Immigration
Overseas Migration Pushing Australia’s Population Growth, Says New Data
Registering an increase of 2.7 per cent, Melbourne is the fastest growing city with 4.9 million residents in 2017, Australian Bureau of Statistics data showed.
Overseas migration is driving the population growth in Australian cities like Melbourne, Sydney and Brisbane. These cities made up for more than 70 per cent of Australia’s population growth in 2017, according to the figures released by Australian Bureau of Statistics (ABS) on April 24. The nation’s estimated resident population reached 24.6 million as of June 30 2017, SBS News reported.
As per the data, Sydney is the country’s largest city with record 5.1 million residents last year. It showed a growth of two per cent by having more than 101,000 more residents. More than 80 per cent of these residents came from overseas. The data also shows that more Australians left Sydney between 2016 and 2017 than moving in–causing the net migration to fall.
“Net overseas migration was also the major contributor to Sydney’s population growth, at 84,700 people, although, unlike Melbourne, the Harbor City experienced a net internal migration loss of 18,100 people,” ABS report stated as per SBS News.
According to the ABS, this denoted that more people left Sydney for other parts of Australia than arrived. Sydney lost most people to other parts of New South Wales and Melbourne.”
Registering an increase of 2.7 per cent, Melbourne is the fastest growing city with 4.9 million residents in 2017. “In Melbourne, net overseas migration was the major contributor to population growth, adding 80,000 people in 2016-17, or 64 per cent of total population change” as per ABS. ABS pointed out that natural increase contributed 29 per cent, while net internal migration accounted for 7.3 per cent of population growth.

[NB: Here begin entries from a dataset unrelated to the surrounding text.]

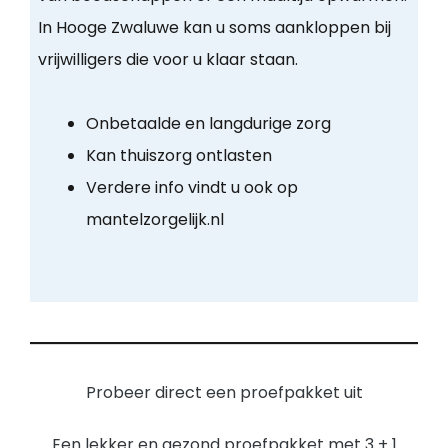
In Hooge Zwaluwe kan u soms aankloppen bij
vrijwilligers die voor u klaar staan.
Onbetaalde en langdurige zorg
Kan thuiszorg ontlasten
Verdere info vindt u ook op
mantelzorgelijk.nl
Probeer direct een proefpakket uit
Een lekker en gezond proefpakket met 3 + 1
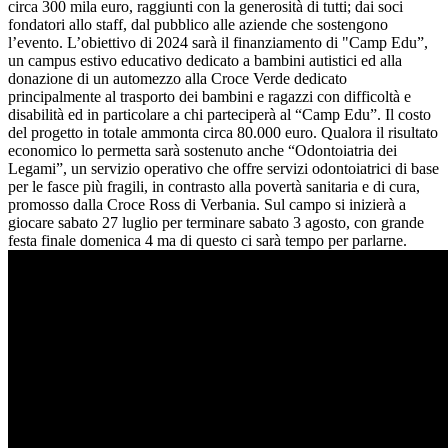
circa 300 mila euro, raggiunti con la generosità di tutti; dai soci
fondatori allo staff, dal pubblico alle aziende che sostengono
l’evento. L’obiettivo di 2024 sarà il finanziamento di "Camp Edu”,
un campus estivo educativo dedicato a bambini autistici ed alla
donazione di un automezzo alla Croce Verde dedicato
principalmente al trasporto dei bambini e ragazzi con difficoltà e
disabilità ed in particolare a chi parteciperà al “Camp Edu”. Il costo
del progetto in totale ammonta circa 80.000 euro. Qualora il risultato
economico lo permetta sarà sostenuto anche “Odontoiatria dei
Legami”, un servizio operativo che offre servizi odontoiatrici di base
per le fasce più fragili, in contrasto alla povertà sanitaria e di cura,
promosso dalla Croce Ross di Verbania. Sul campo si inizierà a
giocare sabato 27 luglio per terminare sabato 3 agosto, con grande
festa finale domenica 4 ma di questo ci sarà tempo per parlarne.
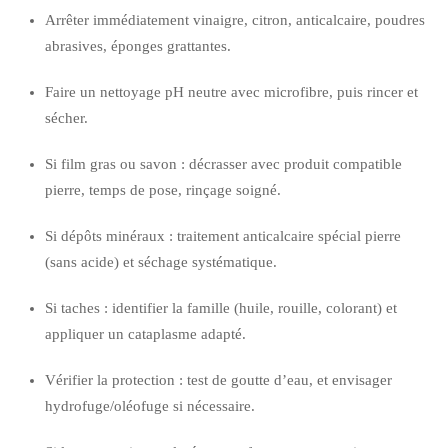
Arrêter immédiatement vinaigre, citron, anticalcaire, poudres
abrasives, éponges grattantes.
Faire un nettoyage pH neutre avec microfibre, puis rincer et
sécher.
Si film gras ou savon : décrasser avec produit compatible
pierre, temps de pose, rinçage soigné.
Si dépôts minéraux : traitement anticalcaire spécial pierre
(sans acide) et séchage systématique.
Si taches : identifier la famille (huile, rouille, colorant) et
appliquer un cataplasme adapté.
Vérifier la protection : test de goutte d’eau, et envisager
hydrofuge/oléofuge si nécessaire.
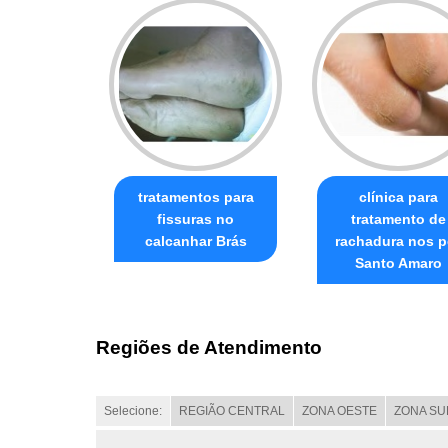
tratamentos para
clínica para
fissuras no
tratamento de
calcanhar Brás
rachadura nos p
Santo Amaro
Regiões de Atendimento
Selecione:
REGIÃO CENTRAL
ZONA OESTE
ZONA SU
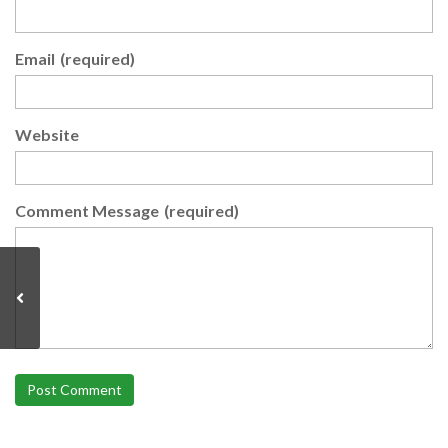
Email
(required)
Website
Comment Message
(required)
Post Comment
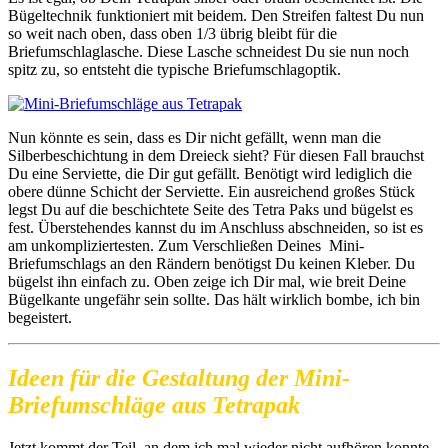
Bügeltechnik funktioniert mit beidem. Den Streifen faltest Du nun
so weit nach oben, dass oben 1/3 übrig bleibt für die
Briefumschlaglasche. Diese Lasche schneidest Du sie nun noch
spitz zu, so entsteht die typische Briefumschlagoptik.
Nun könnte es sein, dass es Dir nicht gefällt, wenn man die
Silberbeschichtung in dem Dreieck sieht? Für diesen Fall brauchst
Du eine Serviette, die Dir gut gefällt. Benötigt wird lediglich die
obere dünne Schicht der Serviette. Ein ausreichend großes Stück
legst Du auf die beschichtete Seite des Tetra Paks und bügelst es
fest. Überstehendes kannst du im Anschluss abschneiden, so ist es
am unkompliziertesten. Zum Verschließen Deines Mini-
Briefumschlags an den Rändern benötigst Du keinen Kleber. Du
bügelst ihn einfach zu. Oben zeige ich Dir mal, wie breit Deine
Bügelkante ungefähr sein sollte. Das hält wirklich bombe, ich bin
begeistert.
Ideen für die Gestaltung der Mini-
Briefumschläge aus Tetrapak
Jetzt kommt der Teil, an dem ich mal wieder nicht aufhören konnte,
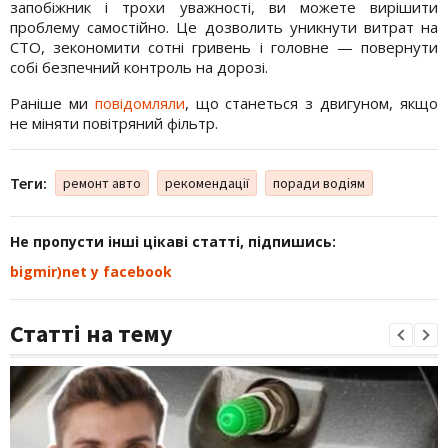
запобіжник і трохи уважності, ви можете вирішити
проблему самостійно. Це дозволить уникнути витрат на
СТО, зекономити сотні гривень і головне — повернути
собі безпечний контроль на дорозі.
Раніше ми
повідомляли
, що станеться з двигуном, якщо
не міняти повітряний фільтр.
Теги:
ремонт авто
рекомендації
поради водіям
Не пропусти інші цікаві статті, підпишись:
bigmir)net у facebook
Статті на тему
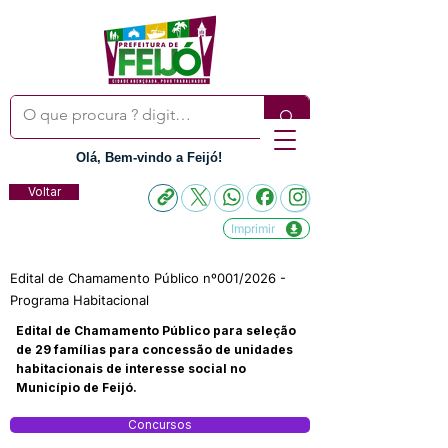
Olá, Bem-vindo a Feijó!
Voltar
Imprimir
Edital de Chamamento Público nº001/2026 -
Programa Habitacional
Edital de Chamamento Público para seleção
de 29 famílias para concessão de unidades
habitacionais de interesse social no
Município de Feijó.
Concursos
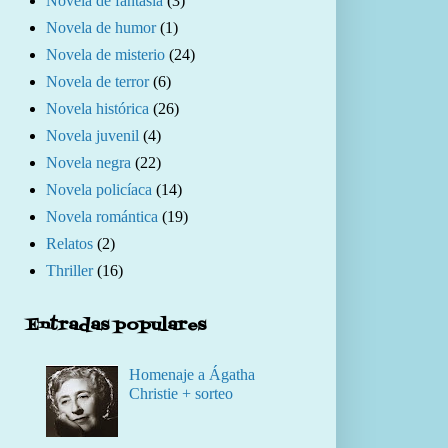
Novela de fantasía
(3)
Novela de humor
(1)
Novela de misterio
(24)
Novela de terror
(6)
Novela histórica
(26)
Novela juvenil
(4)
Novela negra
(22)
Novela policíaca
(14)
Novela romántica
(19)
Relatos
(2)
Thriller
(16)
Entradas populares
Homenaje a Ágatha
Christie + sorteo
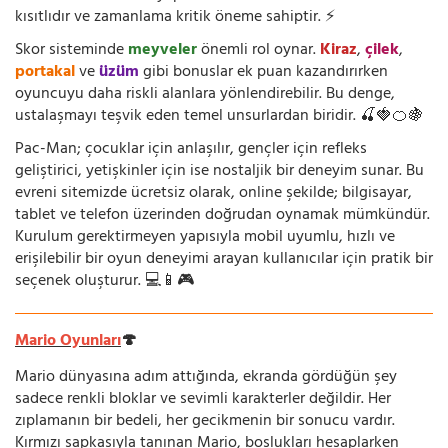
kısıtlıdır ve zamanlama kritik öneme sahiptir. ⚡
Skor sisteminde
meyveler
önemli rol oynar.
Kiraz
,
çilek
,
portakal
ve
üzüm
gibi bonuslar ek puan kazandırırken
oyuncuyu daha riskli alanlara yönlendirebilir. Bu denge,
ustalaşmayı teşvik eden temel unsurlardan biridir. 🍒🍓🍊🍇
Pac-Man; çocuklar için anlaşılır, gençler için refleks
geliştirici, yetişkinler için ise nostaljik bir deneyim sunar. Bu
evreni sitemizde ücretsiz olarak, online şekilde; bilgisayar,
tablet ve telefon üzerinden doğrudan oynamak mümkündür.
Kurulum gerektirmeyen yapısıyla mobil uyumlu, hızlı ve
erişilebilir bir oyun deneyimi arayan kullanıcılar için pratik bir
seçenek oluşturur. 💻📱🎮
Mario Oyunları
🍄
Mario dünyasına adım attığında, ekranda gördüğün şey
sadece renkli bloklar ve sevimli karakterler değildir. Her
zıplamanın bir bedeli, her gecikmenin bir sonucu vardır.
Kırmızı şapkasıyla tanınan Mario, boşlukları hesaplarken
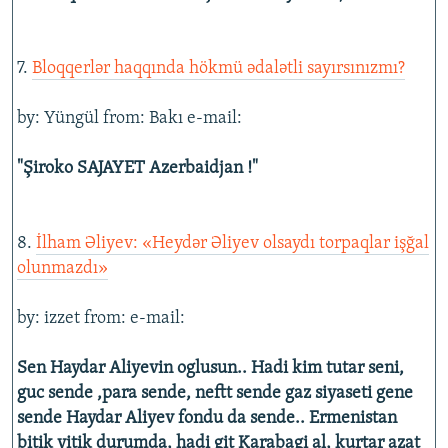
7.
Bloqqerlər haqqında hökmü ədalətli sayırsınızmı?
by: Yüngül from: Bakı e-mail:
"Şiroko SAJAYET Azerbaidjan !"
8.
İlham Əliyev: «Heydər Əliyev olsaydı torpaqlar işğal
olunmazdı»
by: izzet from: e-mail:
Sen Haydar Aliyevin oglusun.. Hadi kim tutar seni,
guc sende ,para sende, neftt sende gaz siyaseti gene
sende Haydar Aliyev fondu da sende.. Ermenistan
bitik yitik durumda, hadi git Karabagi al, kurtar azat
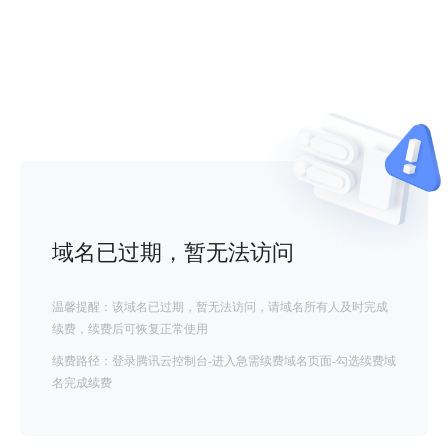
域名已过期，暂无法访问
温馨提醒：该域名已过期，暂无法访问，请域名所有人及时完成
续费，续费后可恢复正常使用
续费路径：登录腾讯云控制台-进入急需续费域名页面-勾选续费域
名完成续费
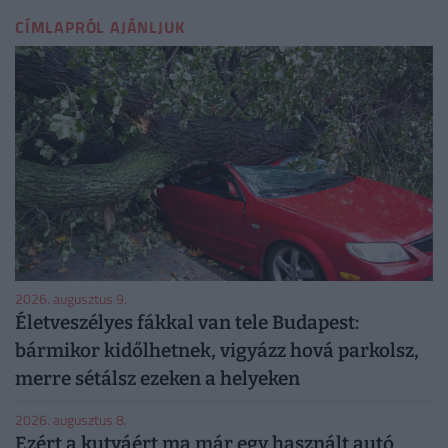
CÍMLAPRÓL AJÁNLJUK
2026. augusztus 9.
Életveszélyes fákkal van tele Budapest:
bármikor kidőlhetnek, vigyázz hová parkolsz,
merre sétálsz ezeken a helyeken
2026. augusztus 8.
Ezért a kutyáért ma már egy használt autó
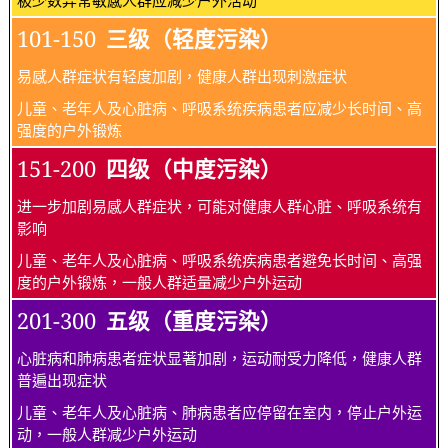
101-150
三级（轻度污染）
易感人群症状有轻度加剧，健康人群出现刺激症状
儿童、老年人及心脏病、呼吸系统疾病患者应减少长时间、高
强度的户外锻炼
151-200
四级（中度污染）
进一步加剧易感人群症状，可能对健康人群心脏、呼吸系统有
影响
儿童、老年人及心脏病、呼吸系统疾病患者避免长时间、高强
度的户外锻炼，一般人群适量减少户外运动
201-300
五级（重度污染）
心脏病和肺病患者症状显著加剧，运动耐受力降低，健康人群
普遍出现症状
儿童、老年人及心脏病、肺病患者应停留在室内，停止户外运
动，一般人群减少户外运动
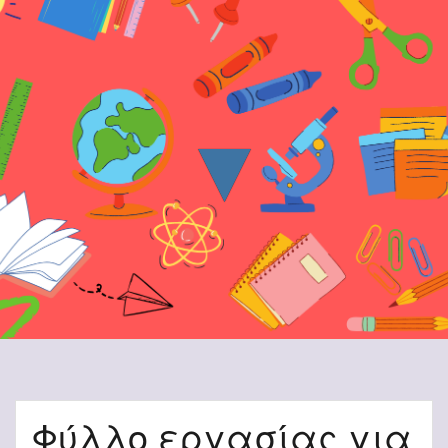
▼
Φύλλο εργασίας για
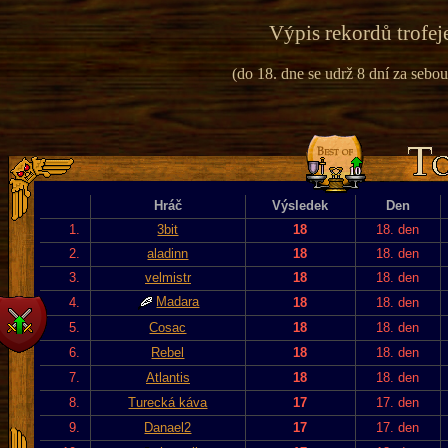
Výpis rekordů trofej
(do 18. dne se udrž 8 dní za sebou
Hráč
Výsledek
Den
1.
3bit
18
18. den
2.
aladinn
18
18. den
3.
velmistr
18
18. den
Madara
4.
18
18. den
5.
Cosac
18
18. den
6.
Rebel
18
18. den
7.
Atlantis
18
18. den
8.
Turecká káva
17
17. den
9.
Danael2
17
17. den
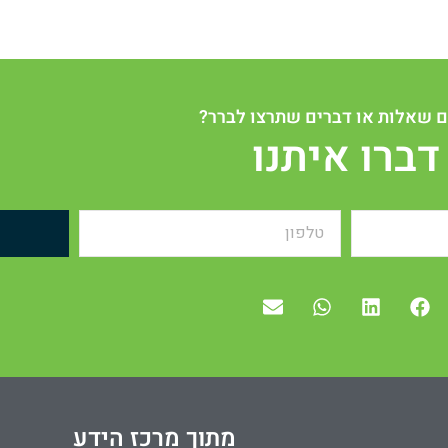
 שאלות או דברים שתרצו לברר?
דברו איתנו
מתוך מרכז הידע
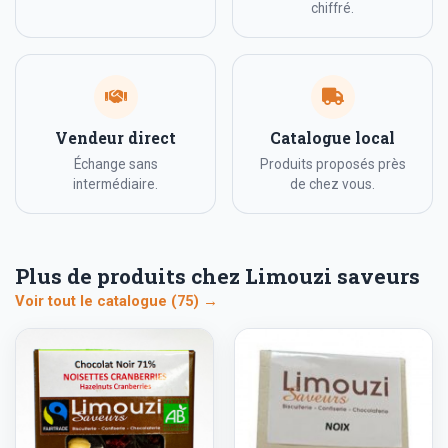
chiffré.
Vendeur direct
Catalogue local
Échange sans
Produits proposés près
intermédiaire.
de chez vous.
Plus de produits chez Limouzi saveurs
Voir tout le catalogue (75) →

Natural increase is a term to denote births less deaths of the time period mentioned. Brisbane saw a growth of two per cent, while the capital city Canberra saw a growth of 1.7 per cent. Brisbane became the country’s third largest growing city with a population growth of 47,982.
The population in Darwin, Hobart, Adelaide and Perth rose by about one per cent. In Adelaide, there was an addition of a total of 9,648 people in the city’s 1.3 million population, which included 9,610 immigrants. Darwin, however, is Australia’s slowest growing state capital with a growth of 696 people, Dailymail.com reported.
Net migration made up for an extra 80,000 residents in Melbourne and 84,000 in Sydney. As per the data, if Melbourne continues to grow at the same rate, it will overtake Sydney’s population in about eight years, the trends say, The Australian reported.
According to Louis Gates from ABS, it is the first time the agency has included data on factors that drove the exponential population growth in the cities and regions. “So, Sydney and Melbourne are mostly net overseas migration so that means more people arrive from overseas than left. In Canberra and in Darwin it’s a more natural increase, more babies are being born,” Gates was quoted as saying by SBS News.
Meanwhile, the Australian government has recently passed a scheme that would increase the earning threshold that would enable immigrants to sponsor their relatives’ visa applications. The scheme has been active since April 1.